GOAL OF THE EXERCISE: Since the records include pictures, leave those out while you reproduce exactly and only the lines from the one containing "X5285Y3666D03*" through the one containing "wire d1, d2, d3, d4, d5, d6;", inclusive.

RECORD EXCERPTS:
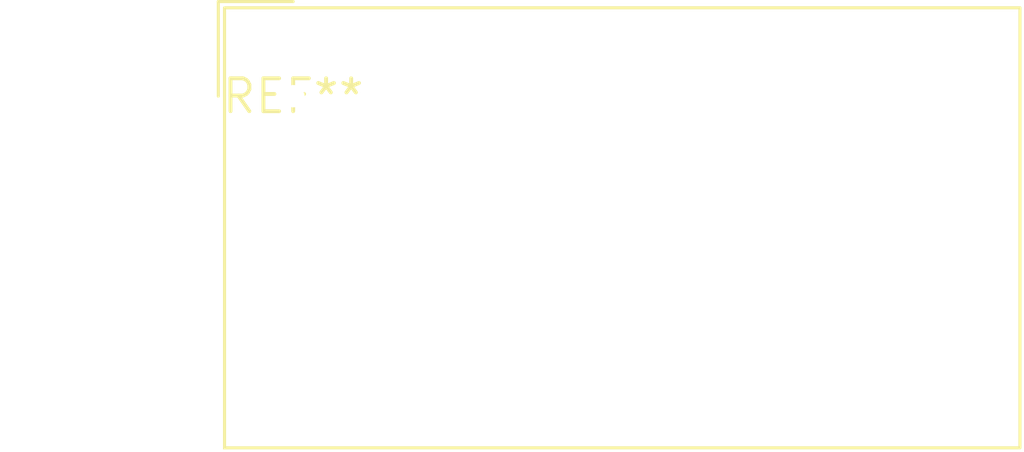
<source format=kicad_pcb>
(kicad_pcb (version 20240108) (generator pcbnew)

  (general
    (thickness 1.6)
  )

  (paper "A4")
  (layers
    (0 "F.Cu" signal)
    (31 "B.Cu" signal)
    (32 "B.Adhes" user "B.Adhesive")
    (33 "F.Adhes" user "F.Adhesive")
    (34 "B.Paste" user)
    (35 "F.Paste" user)
    (36 "B.SilkS" user "B.Silkscreen")
    (37 "F.SilkS" user "F.Silkscreen")
    (38 "B.Mask" user)
    (39 "F.Mask" user)
    (40 "Dwgs.User" user "User.Drawings")
    (41 "Cmts.User" user "User.Comments")
    (42 "Eco1.User" user "User.Eco1")
    (43 "Eco2.User" user "User.Eco2")
    (44 "Edge.Cuts" user)
    (45 "Margin" user)
    (46 "B.CrtYd" user "B.Courtyard")
    (47 "F.CrtYd" user "F.Courtyard")
    (48 "B.Fab" user)
    (49 "F.Fab" user)
    (50 "User.1" user)
    (51 "User.2" user)
    (52 "User.3" user)
    (53 "User.4" user)
    (54 "User.5" user)
    (55 "User.6" user)
    (56 "User.7" user)
    (57 "User.8" user)
    (58 "User.9" user)
  )

  (setup
    (pad_to_mask_clearance 0)
    (pcbplotparams
      (layerselection 0x00010fc_ffffffff)
      (plot_on_all_layers_selection 0x0000000_00000000)
      (disableapertmacros false)
      (usegerberextensions false)
      (usegerberattributes false)
      (usegerberadvancedattributes false)
      (creategerberjobfile false)
      (dashed_line_dash_ratio 12.000000)
      (dashed_line_gap_ratio 3.000000)
      (svgprecision 4)
      (plotframeref false)
      (viasonmask false)
      (mode 1)
      (useauxorigin false)
      (hpglpennumber 1)
      (hpglpenspeed 20)
      (hpglpendiameter 15.000000)
      (dxfpolygonmode false)
      (dxfimperialunits false)
      (dxfusepcbnewfont false)
      (psnegative false)
      (psa4output false)
      (plotreference false)
      (plotvalue false)
      (plotinvisibletext false)
      (sketchpadsonfab false)
      (subtractmaskfromsilk false)
      (outputformat 1)
      (mirror false)
      (drillshape 1)
      (scaleselection 1)
      (outputdirectory "")
    )
  )

  (net 0 "")

  (footprint "Relay_3PST_COTO_3660" (layer "F.Cu") (at 0 0))

)

</source>
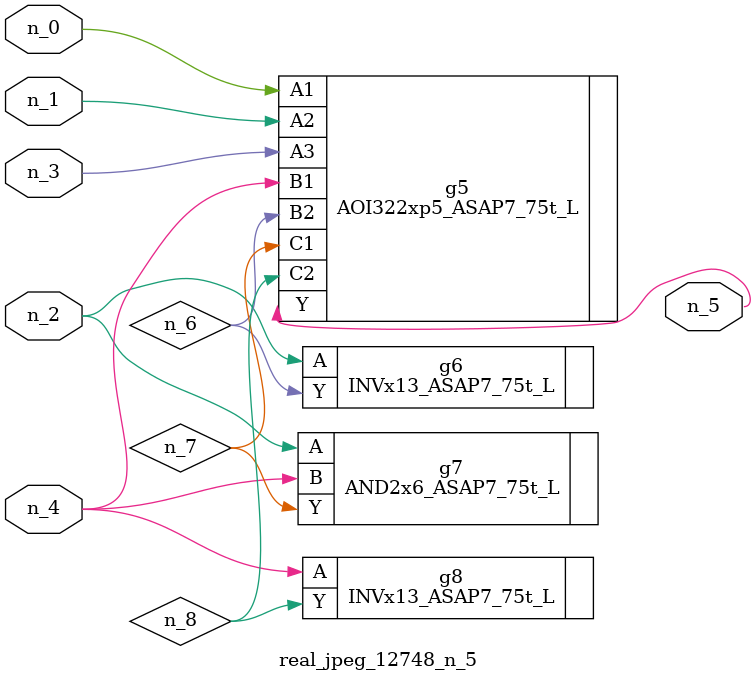
<source format=v>
module real_jpeg_12748_n_5 (n_4, n_0, n_1, n_2, n_3, n_5);

input n_4;
input n_0;
input n_1;
input n_2;
input n_3;

output n_5;

wire n_8;
wire n_6;
wire n_7;

AOI322xp5_ASAP7_75t_L g5 ( 
.A1(n_0),
.A2(n_1),
.A3(n_3),
.B1(n_4),
.B2(n_6),
.C1(n_7),
.C2(n_8),
.Y(n_5)
);

INVx13_ASAP7_75t_L g6 ( 
.A(n_2),
.Y(n_6)
);

AND2x6_ASAP7_75t_L g7 ( 
.A(n_2),
.B(n_4),
.Y(n_7)
);

INVx13_ASAP7_75t_L g8 ( 
.A(n_4),
.Y(n_8)
);


endmodule
</source>
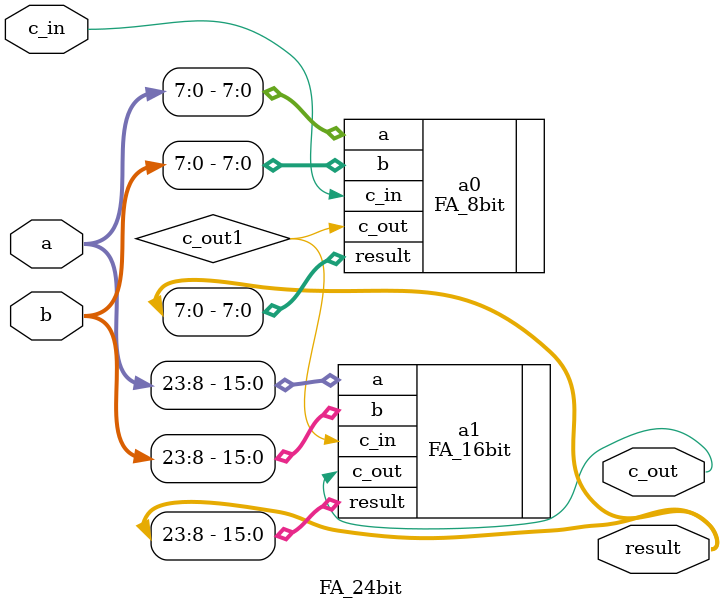
<source format=v>
module FA_24bit
(
    input [23:0] a,b,
    input c_in,
    output [23:0] result,
    output wire c_out
);
wire c_out1;
FA_8bit a0(
    .a(a[7:0]),
    .b(b[7:0]),
    .c_in(c_in),
    .result(result[7:0]),
    .c_out(c_out1)
);
FA_16bit a1(
    .a(a[23:8]),
    .b(b[23:8]),  
    .c_in(c_out1),
    .result(result[23:8]),
    .c_out(c_out)
);
endmodule
</source>
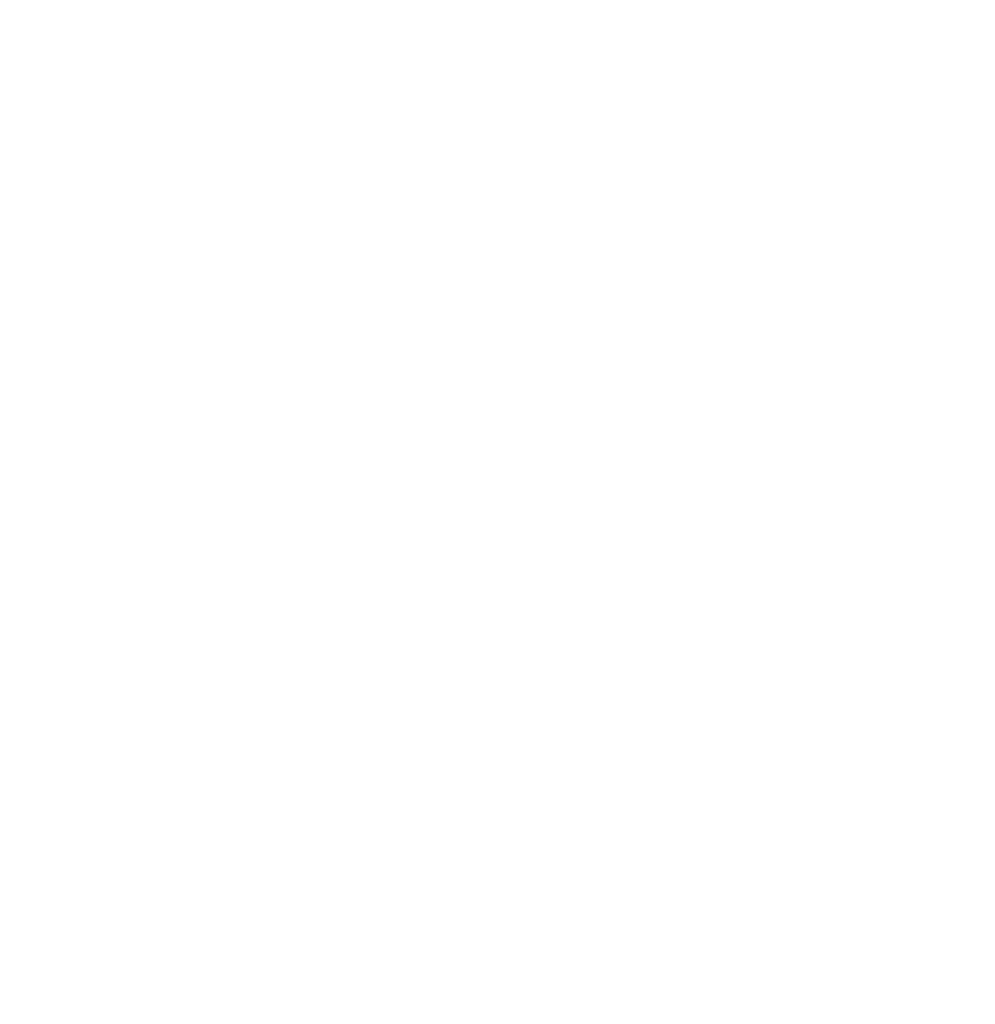
<source format=gbr>
G04 CAM350 V10.2.0 (Build 386) Date:  Sat Feb 01 15:24:05 2025 *
G04 Database: c:\users\comp1\desktop\ajinkya_\gerber data\round 10s 5p\round 10s5p.cam *
G04 Layer 52: Layer_52 *
%FSLAX24Y24*%
%MOIN*%
%SFA1.000B1.000*%

%MIA0B0*%
%IPPOS*%
%LNLayer_52*%
%LPD*%
G54D26*
X-4780Y13748D03*
Y12780D03*
X-7833Y11115D03*
Y10146D03*
X0Y14591D03*
Y13622D03*
X4780Y13748D03*
Y12780D03*
X8079Y11134D03*
Y10165D03*
X12144Y7626D03*
Y6658D03*
X17268Y-790D03*
Y-1759D03*
X4780Y-14752D03*
Y-15720D03*
X0Y-13391D03*
Y-14359D03*
X-4780Y-13984D03*
Y-14953D03*
X-8283Y-10068D03*
Y-11037D03*
X-15640Y-5372D03*
Y-6341D03*
X13141Y-3433D03*
Y-4402D03*
X-13764Y3042D03*
Y2073D03*
X-12105Y7603D03*
Y6634D03*
X-9878Y2356D03*
Y1388D03*
X-3433Y-8818D03*
Y-9786D03*
X4052Y-8828D03*
Y-9796D03*
X8696Y-4406D03*
Y-5375D03*
X9894Y2359D03*
Y1391D03*
X6446Y8297D03*
Y7328D03*
X0Y10634D03*
Y9666D03*
X-6453Y8305D03*
Y7337D03*
X0Y6717D03*
Y5748D03*
Y-5517D03*
Y-6486D03*
X-9683Y15685D03*
Y14717D03*
X-14659Y12254D03*
Y11286D03*
X-16293Y8060D03*
Y7092D03*
X-17881Y1035D03*
Y66D03*
X-14799Y-11063D03*
Y-12032D03*
X-9693Y-14450D03*
Y-15418D03*
X-13Y-17299D03*
Y-18267D03*
X8636Y-14743D03*
Y-15711D03*
X15823Y-11827D03*
Y-12796D03*
X17911Y-7365D03*
Y-8334D03*
X17730Y3170D03*
Y2201D03*
X16293Y8060D03*
Y7092D03*
X15640Y12264D03*
Y11295D03*
X9683Y15685D03*
Y14717D03*
X5046Y17803D03*
Y16834D03*
X0Y18528D03*
Y17559D03*
X-5046Y17803D03*
Y16834D03*
X5285Y3666D03*
Y2697D03*
Y-2437D03*
Y-3405D03*
X-5285Y-2437D03*
Y-3405D03*
Y3666D03*
Y2697D03*
X-33Y2763D03*
X-25Y-2739D03*
X-12179Y-1320D03*
Y-2289D03*
X13684Y2698D03*
Y1730D03*
X-10412Y-5661D03*
Y-6630D03*
X11951Y-7652D03*
Y-8621D03*
M02*

</source>
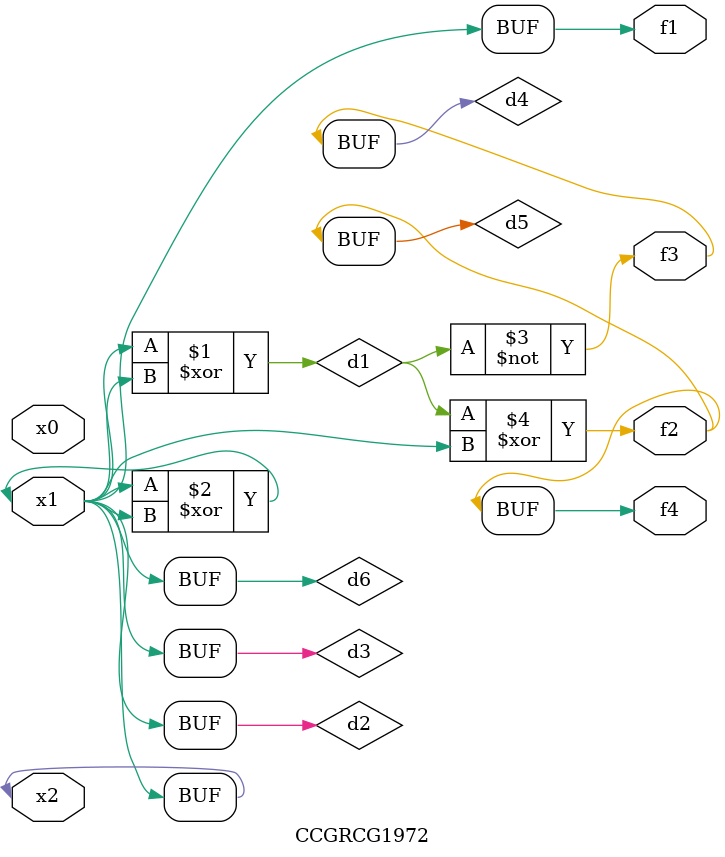
<source format=v>
module CCGRCG1972(
	input x0, x1, x2,
	output f1, f2, f3, f4
);

	wire d1, d2, d3, d4, d5, d6;

	xor (d1, x1, x2);
	buf (d2, x1, x2);
	xor (d3, x1, x2);
	nor (d4, d1);
	xor (d5, d1, d2);
	buf (d6, d2, d3);
	assign f1 = d6;
	assign f2 = d5;
	assign f3 = d4;
	assign f4 = d5;
endmodule

</source>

YOUR RESPONSE:
X5285Y3666D03*
Y2697D03*
Y-2437D03*
Y-3405D03*
X-5285Y-2437D03*
Y-3405D03*
Y3666D03*
Y2697D03*
X-33Y2763D03*
X-25Y-2739D03*
X-12179Y-1320D03*
Y-2289D03*
X13684Y2698D03*
Y1730D03*
X-10412Y-5661D03*
Y-6630D03*
X11951Y-7652D03*
Y-8621D03*
M02*

</source>
<source format=v>
module CCGRCG1972(
	input x0, x1, x2,
	output f1, f2, f3, f4
);

	wire d1, d2, d3, d4, d5, d6;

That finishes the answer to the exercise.